Dans l’automne de 1621 et au siège de Montauban, où il suivait M. de Schomberg, il tomba dangereusement malade d’une fièvre pourpre, et le bruit même de sa mort courut. Malherbe, écrivant de Caen à son ami Peiresc (5 novembre), déplorait cette perte du ton d’un ami.

Comment M. d’Andilly fut ou crut être le bras droit de M. de Schomberg, tant que celui-ci resta Surintendant des finances ; comment, après la disgrâce de Schomberg, il passa dans la petite Cour et dans la faveur de Monsieur, qui lui fit donner la charge d’intendant-général de sa maison ; quelle était sa première grande liaison avec le colonel d’Ornano qui finit par concevoir jalousie de lui, et se perdre, à cause de cela, du moins l’historien et ami nous l’assure ;[2] comme quoi le cardinal de Richelieu eut dans un temps l’idée de le faire, lui d’Andilly, secrétaire d’État ; puis sa disgrâce, sa sortie de chez Monsieur, et la façon dont il fut

  1. Aire en Gascogne.
  2. D’autres disent autrement.

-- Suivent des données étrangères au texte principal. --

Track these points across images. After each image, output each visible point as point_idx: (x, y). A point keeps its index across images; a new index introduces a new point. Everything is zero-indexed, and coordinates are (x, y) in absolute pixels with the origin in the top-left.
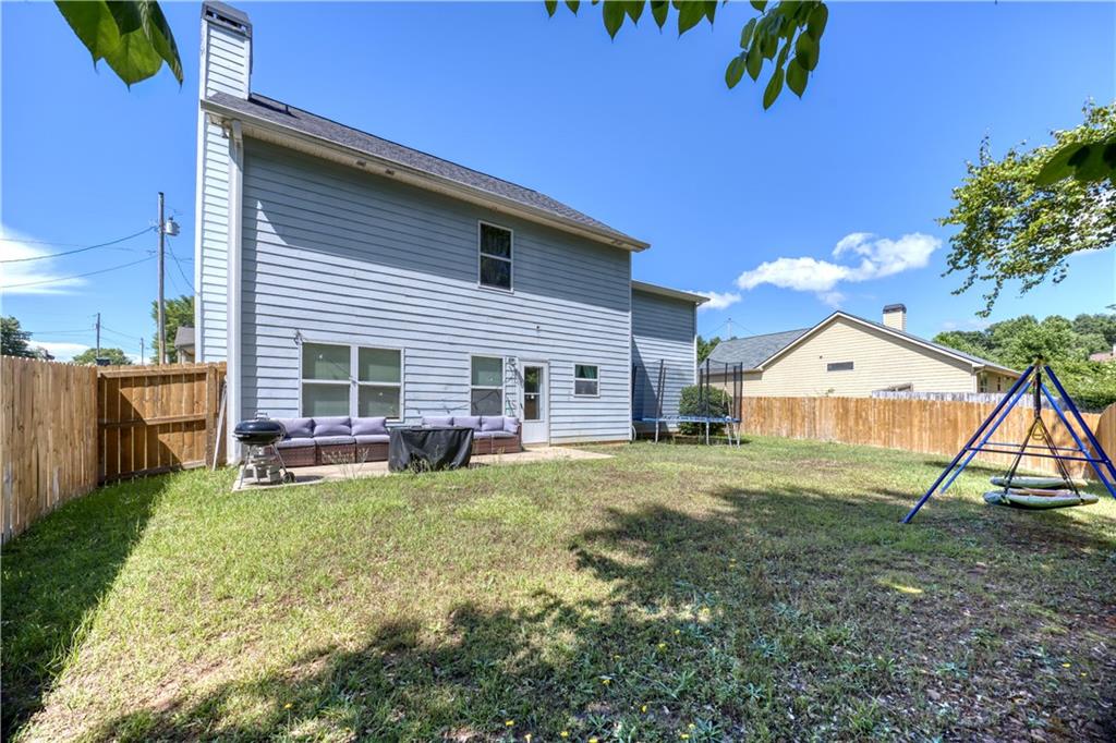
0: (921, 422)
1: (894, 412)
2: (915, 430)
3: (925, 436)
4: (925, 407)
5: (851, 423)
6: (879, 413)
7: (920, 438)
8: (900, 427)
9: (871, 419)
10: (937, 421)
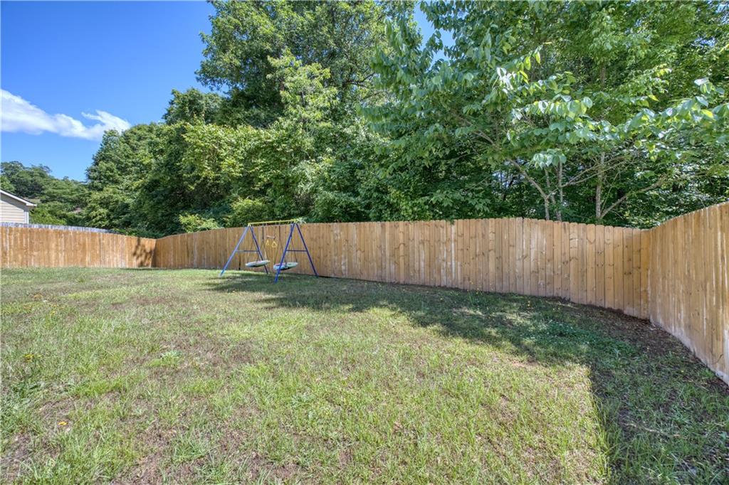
0: (57, 245)
2: (52, 252)
4: (60, 235)
7: (57, 257)
8: (38, 250)
10: (71, 244)
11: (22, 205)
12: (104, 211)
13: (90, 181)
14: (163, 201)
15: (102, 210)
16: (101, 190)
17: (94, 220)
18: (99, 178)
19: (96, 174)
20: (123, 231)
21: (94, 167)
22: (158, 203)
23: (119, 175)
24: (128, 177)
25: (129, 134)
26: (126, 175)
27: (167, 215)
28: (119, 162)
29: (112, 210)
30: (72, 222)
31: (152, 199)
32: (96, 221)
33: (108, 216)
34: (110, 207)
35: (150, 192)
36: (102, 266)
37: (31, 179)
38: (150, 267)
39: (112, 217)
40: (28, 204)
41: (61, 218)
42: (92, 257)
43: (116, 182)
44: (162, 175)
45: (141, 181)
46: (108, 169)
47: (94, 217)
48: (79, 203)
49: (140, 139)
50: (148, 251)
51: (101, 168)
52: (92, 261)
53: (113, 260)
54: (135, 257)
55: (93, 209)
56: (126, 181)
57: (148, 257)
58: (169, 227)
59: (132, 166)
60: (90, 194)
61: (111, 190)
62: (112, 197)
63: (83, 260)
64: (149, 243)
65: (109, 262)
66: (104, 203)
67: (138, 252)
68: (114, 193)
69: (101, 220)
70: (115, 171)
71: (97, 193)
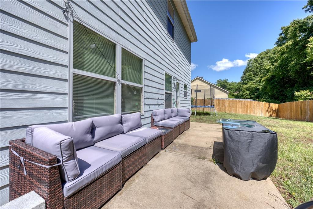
0: (239, 106)
1: (232, 103)
2: (238, 108)
3: (240, 109)
5: (221, 106)
6: (228, 104)
8: (234, 107)
9: (226, 105)
10: (243, 106)
11: (226, 92)
12: (248, 92)
13: (242, 81)
14: (277, 85)
15: (247, 92)
16: (247, 84)
17: (244, 96)
18: (246, 79)
19: (244, 78)
20: (260, 100)
21: (244, 76)
22: (274, 86)
23: (254, 77)
24: (257, 77)
25: (257, 59)
26: (257, 76)
27: (279, 92)
28: (253, 71)
29: (251, 92)
30: (237, 97)
31: (271, 85)
32: (245, 96)
33: (250, 94)
34: (250, 90)
35: (270, 81)
36: (254, 115)
37: (223, 84)
38: (275, 118)
39: (251, 94)
40: (228, 92)
41: (233, 96)
42: (250, 111)
43: (252, 80)
44: (277, 72)
45: (265, 77)
46: (249, 75)
47: (245, 95)
48: (239, 90)
49: (262, 59)
50: (274, 109)
51: (247, 75)
52: (250, 112)
53: (258, 112)
54: (268, 112)
55: (244, 92)
56: (257, 79)
57: (274, 112)
58: (281, 98)
59: (259, 71)
60: (243, 86)
61: (250, 83)
62: (251, 86)
63: (247, 112)
64: (275, 106)
65: (257, 113)
66: (248, 89)
67: (269, 110)
68: (252, 84)
69: (247, 96)
70: (252, 75)
71: (245, 85)
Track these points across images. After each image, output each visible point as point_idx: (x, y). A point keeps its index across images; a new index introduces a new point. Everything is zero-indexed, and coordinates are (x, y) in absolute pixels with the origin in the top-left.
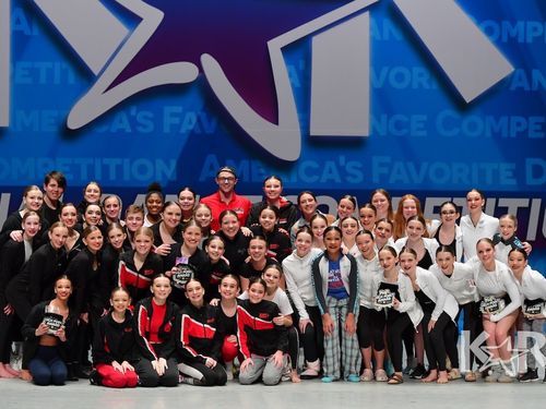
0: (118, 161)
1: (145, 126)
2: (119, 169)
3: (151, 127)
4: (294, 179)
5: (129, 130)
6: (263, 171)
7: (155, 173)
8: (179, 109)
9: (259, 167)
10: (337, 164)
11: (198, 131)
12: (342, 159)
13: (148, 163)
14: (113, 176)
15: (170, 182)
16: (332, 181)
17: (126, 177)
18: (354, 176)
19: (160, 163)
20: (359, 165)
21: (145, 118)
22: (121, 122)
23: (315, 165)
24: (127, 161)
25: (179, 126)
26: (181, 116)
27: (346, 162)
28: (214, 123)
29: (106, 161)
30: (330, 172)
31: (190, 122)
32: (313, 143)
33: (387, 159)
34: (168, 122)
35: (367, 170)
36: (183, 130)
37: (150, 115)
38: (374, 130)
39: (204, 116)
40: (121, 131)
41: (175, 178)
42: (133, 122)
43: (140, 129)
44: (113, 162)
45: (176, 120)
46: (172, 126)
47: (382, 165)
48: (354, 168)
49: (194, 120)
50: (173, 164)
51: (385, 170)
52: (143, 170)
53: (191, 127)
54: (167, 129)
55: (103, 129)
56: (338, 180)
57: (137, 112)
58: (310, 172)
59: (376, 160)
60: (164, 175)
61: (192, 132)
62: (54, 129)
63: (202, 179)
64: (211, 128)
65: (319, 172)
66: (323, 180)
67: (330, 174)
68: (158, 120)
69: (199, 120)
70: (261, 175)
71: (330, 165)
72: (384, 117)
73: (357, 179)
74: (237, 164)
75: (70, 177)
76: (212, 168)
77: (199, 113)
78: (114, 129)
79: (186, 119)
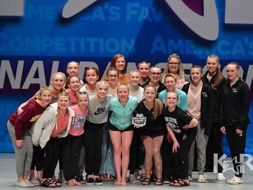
0: (96, 40)
1: (114, 16)
2: (97, 45)
3: (118, 17)
4: (214, 53)
5: (103, 19)
6: (193, 47)
7: (120, 48)
8: (137, 5)
9: (191, 44)
10: (243, 43)
11: (150, 20)
12: (246, 40)
13: (116, 41)
14: (92, 50)
15: (131, 54)
16: (239, 54)
17: (101, 51)
19: (124, 41)
21: (114, 10)
22: (98, 13)
23: (228, 43)
24: (102, 40)
25: (138, 15)
26: (139, 10)
27: (249, 41)
28: (160, 14)
29: (88, 39)
30: (238, 48)
31: (145, 14)
32: (227, 29)
34: (130, 13)
36: (140, 19)
37: (118, 8)
39: (153, 9)
40: (99, 20)
41: (134, 52)
42: (106, 14)
43: (111, 18)
44: (92, 41)
45: (135, 12)
46: (132, 16)
49: (147, 12)
50: (133, 41)
53: (145, 17)
54: (129, 19)
55: (86, 18)
56: (244, 54)
57: (109, 7)
58: (224, 48)
60: (126, 48)
61: (146, 20)
62: (53, 18)
63: (152, 52)
64: (158, 18)
65: (231, 48)
66: (234, 53)
67: (238, 50)
68: (123, 13)
69: (150, 12)
70: (191, 49)
71: (238, 43)
74: (176, 42)
75: (64, 50)
76: (158, 45)
77: (151, 8)
78: (93, 18)
79: (142, 12)
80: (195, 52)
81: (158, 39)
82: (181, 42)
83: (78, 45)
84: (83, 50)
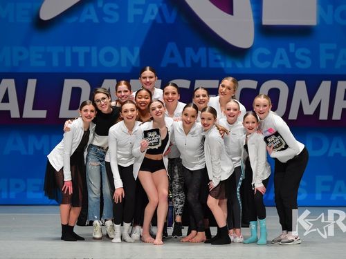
0: (87, 49)
1: (110, 17)
2: (88, 56)
3: (116, 17)
4: (248, 65)
5: (96, 20)
6: (219, 57)
7: (120, 60)
9: (215, 54)
10: (287, 51)
11: (160, 21)
12: (292, 46)
13: (113, 51)
14: (81, 63)
15: (134, 68)
16: (283, 66)
17: (94, 64)
18: (303, 62)
19: (125, 50)
20: (307, 51)
21: (111, 9)
22: (89, 13)
23: (266, 51)
24: (94, 49)
25: (143, 16)
26: (144, 7)
27: (295, 49)
28: (174, 14)
29: (76, 49)
30: (281, 58)
31: (152, 13)
32: (265, 32)
33: (333, 46)
35: (315, 56)
36: (146, 20)
37: (115, 6)
38: (321, 19)
39: (165, 7)
40: (90, 21)
41: (138, 65)
42: (100, 14)
43: (107, 20)
44: (81, 51)
45: (140, 12)
46: (136, 16)
47: (328, 51)
48: (303, 54)
49: (156, 11)
50: (137, 51)
51: (331, 56)
52: (109, 57)
53: (153, 18)
54: (131, 20)
55: (72, 20)
56: (288, 65)
57: (104, 4)
58: (262, 58)
59: (323, 47)
60: (128, 61)
61: (154, 23)
62: (27, 20)
63: (164, 64)
64: (171, 18)
65: (271, 58)
66: (275, 65)
67: (281, 60)
68: (123, 12)
69: (160, 11)
70: (217, 61)
71: (281, 51)
72: (330, 7)
73: (305, 65)
74: (196, 51)
75: (43, 64)
76: (172, 55)
77: (161, 4)
78: (83, 20)
79: (149, 11)
80: (222, 64)
81: (172, 46)
82: (202, 51)
83: (62, 57)
84: (68, 63)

Le savant et fin continuateur du Père Daniel, le Père Griffet, dans son Histoire de Louis XIII, à l’occasion du procès de Chalais (année 1626), se donne le plaisir de remarquer qu’un des inculpés ; un gentilhomme nommé Boisdanemets, dans un livre intitulé : Mémoires du duc d’Orléans, qui contiennent plusieurs particularités de la vie de Gaston, « accuse le sieur Arnauld d’Andilly d’avoir trahi les secrets du maréchal d’Ornano, qui lui avoit procuré la place d’intendant de la maison du prince. » Une petite insinuation amicale en passant.